■ PROBLEM DETAILS
Go through the records, and copy each line in which the string "linecap" is present.

■ Dataset entries
Segment Open
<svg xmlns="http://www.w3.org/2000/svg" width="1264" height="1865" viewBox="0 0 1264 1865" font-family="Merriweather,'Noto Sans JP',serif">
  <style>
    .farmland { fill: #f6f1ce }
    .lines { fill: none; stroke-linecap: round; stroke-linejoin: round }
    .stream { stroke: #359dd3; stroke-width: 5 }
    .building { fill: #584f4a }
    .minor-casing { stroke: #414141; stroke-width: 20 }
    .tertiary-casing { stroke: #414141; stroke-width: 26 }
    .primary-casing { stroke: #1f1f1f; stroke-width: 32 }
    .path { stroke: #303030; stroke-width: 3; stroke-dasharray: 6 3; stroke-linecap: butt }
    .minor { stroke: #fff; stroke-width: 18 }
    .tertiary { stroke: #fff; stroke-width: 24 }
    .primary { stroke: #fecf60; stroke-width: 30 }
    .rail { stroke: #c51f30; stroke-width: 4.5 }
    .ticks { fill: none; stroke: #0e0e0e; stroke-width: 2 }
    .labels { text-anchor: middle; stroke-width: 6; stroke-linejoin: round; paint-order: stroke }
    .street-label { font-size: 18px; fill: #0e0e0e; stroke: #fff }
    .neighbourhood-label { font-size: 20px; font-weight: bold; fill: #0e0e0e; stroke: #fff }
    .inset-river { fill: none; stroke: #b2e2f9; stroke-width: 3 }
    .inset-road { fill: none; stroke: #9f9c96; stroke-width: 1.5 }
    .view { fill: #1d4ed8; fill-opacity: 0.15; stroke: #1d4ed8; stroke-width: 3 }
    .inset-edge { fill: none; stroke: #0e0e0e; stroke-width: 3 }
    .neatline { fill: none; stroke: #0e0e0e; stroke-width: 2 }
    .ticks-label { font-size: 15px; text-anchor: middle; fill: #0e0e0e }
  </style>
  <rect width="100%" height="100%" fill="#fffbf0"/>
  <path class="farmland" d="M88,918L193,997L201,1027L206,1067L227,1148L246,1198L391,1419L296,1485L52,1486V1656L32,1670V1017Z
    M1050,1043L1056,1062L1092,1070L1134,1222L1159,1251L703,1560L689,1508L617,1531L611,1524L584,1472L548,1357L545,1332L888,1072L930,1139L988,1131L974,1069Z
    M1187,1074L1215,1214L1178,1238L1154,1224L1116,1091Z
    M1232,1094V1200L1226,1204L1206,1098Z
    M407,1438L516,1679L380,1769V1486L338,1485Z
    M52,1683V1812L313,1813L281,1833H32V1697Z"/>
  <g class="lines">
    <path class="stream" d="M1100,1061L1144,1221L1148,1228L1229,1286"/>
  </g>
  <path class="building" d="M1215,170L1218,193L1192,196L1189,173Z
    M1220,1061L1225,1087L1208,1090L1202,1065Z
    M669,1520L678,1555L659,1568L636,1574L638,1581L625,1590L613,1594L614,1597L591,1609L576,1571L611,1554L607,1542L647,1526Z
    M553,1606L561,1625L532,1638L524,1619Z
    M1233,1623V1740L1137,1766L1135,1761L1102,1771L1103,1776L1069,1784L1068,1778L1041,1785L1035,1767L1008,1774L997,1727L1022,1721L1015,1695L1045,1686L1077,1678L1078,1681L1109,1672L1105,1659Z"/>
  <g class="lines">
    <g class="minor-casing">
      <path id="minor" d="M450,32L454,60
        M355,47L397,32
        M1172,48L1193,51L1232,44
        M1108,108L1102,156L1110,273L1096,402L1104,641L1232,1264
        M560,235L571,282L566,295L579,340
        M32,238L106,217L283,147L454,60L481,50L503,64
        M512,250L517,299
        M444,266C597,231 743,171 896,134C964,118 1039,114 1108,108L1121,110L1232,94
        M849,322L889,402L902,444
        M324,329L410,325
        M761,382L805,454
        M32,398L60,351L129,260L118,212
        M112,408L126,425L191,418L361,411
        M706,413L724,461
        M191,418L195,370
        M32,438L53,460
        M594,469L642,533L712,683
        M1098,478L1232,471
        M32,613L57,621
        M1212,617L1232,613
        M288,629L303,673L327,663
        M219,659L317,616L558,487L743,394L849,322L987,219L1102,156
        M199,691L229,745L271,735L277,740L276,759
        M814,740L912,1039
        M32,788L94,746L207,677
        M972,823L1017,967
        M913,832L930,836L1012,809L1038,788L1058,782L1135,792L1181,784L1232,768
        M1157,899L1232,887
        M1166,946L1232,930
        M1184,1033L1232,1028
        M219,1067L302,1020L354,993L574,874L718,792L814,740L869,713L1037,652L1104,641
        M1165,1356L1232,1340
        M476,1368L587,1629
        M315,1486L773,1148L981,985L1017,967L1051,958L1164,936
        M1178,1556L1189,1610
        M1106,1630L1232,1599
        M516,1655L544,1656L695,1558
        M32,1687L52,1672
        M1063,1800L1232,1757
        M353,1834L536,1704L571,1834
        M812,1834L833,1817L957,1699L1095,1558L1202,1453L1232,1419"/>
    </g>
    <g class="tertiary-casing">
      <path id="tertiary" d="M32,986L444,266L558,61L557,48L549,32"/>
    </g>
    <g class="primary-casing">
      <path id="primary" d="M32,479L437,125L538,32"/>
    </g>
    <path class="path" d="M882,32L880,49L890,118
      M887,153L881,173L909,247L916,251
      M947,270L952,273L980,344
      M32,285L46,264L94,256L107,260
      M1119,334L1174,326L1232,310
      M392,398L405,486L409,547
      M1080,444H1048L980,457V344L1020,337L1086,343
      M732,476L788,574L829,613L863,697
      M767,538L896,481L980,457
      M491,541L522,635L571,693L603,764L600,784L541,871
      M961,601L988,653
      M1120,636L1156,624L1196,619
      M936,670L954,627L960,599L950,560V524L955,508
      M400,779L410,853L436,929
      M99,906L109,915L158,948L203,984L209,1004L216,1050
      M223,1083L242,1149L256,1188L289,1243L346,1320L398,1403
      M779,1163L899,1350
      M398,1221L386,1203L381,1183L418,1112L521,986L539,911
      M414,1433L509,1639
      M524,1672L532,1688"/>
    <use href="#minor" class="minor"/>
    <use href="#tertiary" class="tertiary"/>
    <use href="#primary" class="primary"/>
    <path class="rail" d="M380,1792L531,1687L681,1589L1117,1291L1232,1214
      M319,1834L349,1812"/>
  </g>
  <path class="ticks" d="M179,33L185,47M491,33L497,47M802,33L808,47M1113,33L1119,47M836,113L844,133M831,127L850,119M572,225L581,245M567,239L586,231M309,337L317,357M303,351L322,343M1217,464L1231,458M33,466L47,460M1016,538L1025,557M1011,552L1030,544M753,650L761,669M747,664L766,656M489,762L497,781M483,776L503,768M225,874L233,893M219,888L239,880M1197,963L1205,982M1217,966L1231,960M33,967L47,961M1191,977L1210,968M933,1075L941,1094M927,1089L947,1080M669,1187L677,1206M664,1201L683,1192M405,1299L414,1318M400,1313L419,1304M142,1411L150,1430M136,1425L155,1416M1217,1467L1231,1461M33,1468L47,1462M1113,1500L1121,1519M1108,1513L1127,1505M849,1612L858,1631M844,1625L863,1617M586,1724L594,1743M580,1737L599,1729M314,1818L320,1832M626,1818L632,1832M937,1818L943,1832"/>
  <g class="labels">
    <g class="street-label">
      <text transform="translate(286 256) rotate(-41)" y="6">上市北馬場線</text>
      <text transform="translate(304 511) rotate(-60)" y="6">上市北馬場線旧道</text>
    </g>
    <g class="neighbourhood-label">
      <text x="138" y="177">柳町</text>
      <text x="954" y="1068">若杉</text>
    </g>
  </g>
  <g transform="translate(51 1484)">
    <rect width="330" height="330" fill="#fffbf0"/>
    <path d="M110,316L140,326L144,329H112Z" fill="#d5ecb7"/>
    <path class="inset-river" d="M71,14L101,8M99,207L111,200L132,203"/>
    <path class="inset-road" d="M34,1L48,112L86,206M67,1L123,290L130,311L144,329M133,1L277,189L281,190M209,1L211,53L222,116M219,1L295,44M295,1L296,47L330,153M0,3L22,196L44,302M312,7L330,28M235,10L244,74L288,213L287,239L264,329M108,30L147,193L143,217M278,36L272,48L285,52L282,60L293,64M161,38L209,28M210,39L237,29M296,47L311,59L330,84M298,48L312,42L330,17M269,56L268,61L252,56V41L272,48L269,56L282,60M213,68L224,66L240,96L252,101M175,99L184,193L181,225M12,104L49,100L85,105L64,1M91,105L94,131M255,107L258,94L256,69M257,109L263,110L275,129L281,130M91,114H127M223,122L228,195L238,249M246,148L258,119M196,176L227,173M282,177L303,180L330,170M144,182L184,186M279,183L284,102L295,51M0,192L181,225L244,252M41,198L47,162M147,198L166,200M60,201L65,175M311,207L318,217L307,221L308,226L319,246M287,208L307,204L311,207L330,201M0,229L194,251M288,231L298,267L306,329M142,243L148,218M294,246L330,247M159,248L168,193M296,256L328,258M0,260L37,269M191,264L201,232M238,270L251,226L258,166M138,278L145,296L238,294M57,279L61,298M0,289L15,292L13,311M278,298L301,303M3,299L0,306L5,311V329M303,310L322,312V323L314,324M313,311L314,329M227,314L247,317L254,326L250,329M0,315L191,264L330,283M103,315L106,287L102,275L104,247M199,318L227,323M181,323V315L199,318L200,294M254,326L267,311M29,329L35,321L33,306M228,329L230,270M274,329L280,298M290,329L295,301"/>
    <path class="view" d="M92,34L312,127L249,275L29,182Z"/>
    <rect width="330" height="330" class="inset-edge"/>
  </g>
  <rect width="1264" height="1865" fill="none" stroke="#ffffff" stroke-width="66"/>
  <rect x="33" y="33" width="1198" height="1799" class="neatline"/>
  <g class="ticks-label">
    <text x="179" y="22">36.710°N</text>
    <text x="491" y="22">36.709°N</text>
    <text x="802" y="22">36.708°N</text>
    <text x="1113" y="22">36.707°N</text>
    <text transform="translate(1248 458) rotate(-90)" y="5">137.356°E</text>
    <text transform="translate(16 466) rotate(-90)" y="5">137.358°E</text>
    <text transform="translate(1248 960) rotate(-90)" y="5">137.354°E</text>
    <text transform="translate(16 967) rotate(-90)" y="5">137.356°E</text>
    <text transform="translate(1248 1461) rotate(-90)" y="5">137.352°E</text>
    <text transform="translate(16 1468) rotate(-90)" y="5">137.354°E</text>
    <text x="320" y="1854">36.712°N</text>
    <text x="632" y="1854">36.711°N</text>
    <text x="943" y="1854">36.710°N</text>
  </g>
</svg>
Segment Closed
■ ANSWER BOX
    .lines { fill: none; stroke-linecap: round; stroke-linejoin: round }
    .path { stroke: #303030; stroke-width: 3; stroke-dasharray: 6 3; stroke-linecap: butt }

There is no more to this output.